Task directions:
Turn the text lines from the records below into one numbered list, leaving out any blank lines. Keep the pictures out of your answer.
── Records shown
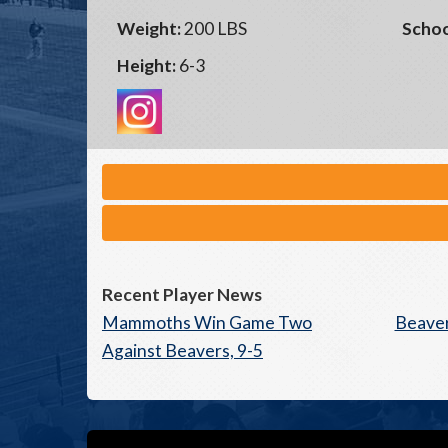
Weight:
200 LBS
Schoo
Height:
6-3
Recent Player News
Mammoths Win Game Two
Beaver
Against Beavers, 9-5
────
Written answer:
1. Weight:
2. 200 LBS
3. Schoo
4. Height:
5. 6-3
6. Recent Player News
7. Mammoths Win Game Two
8. Beaver
9. Against Beavers, 9-5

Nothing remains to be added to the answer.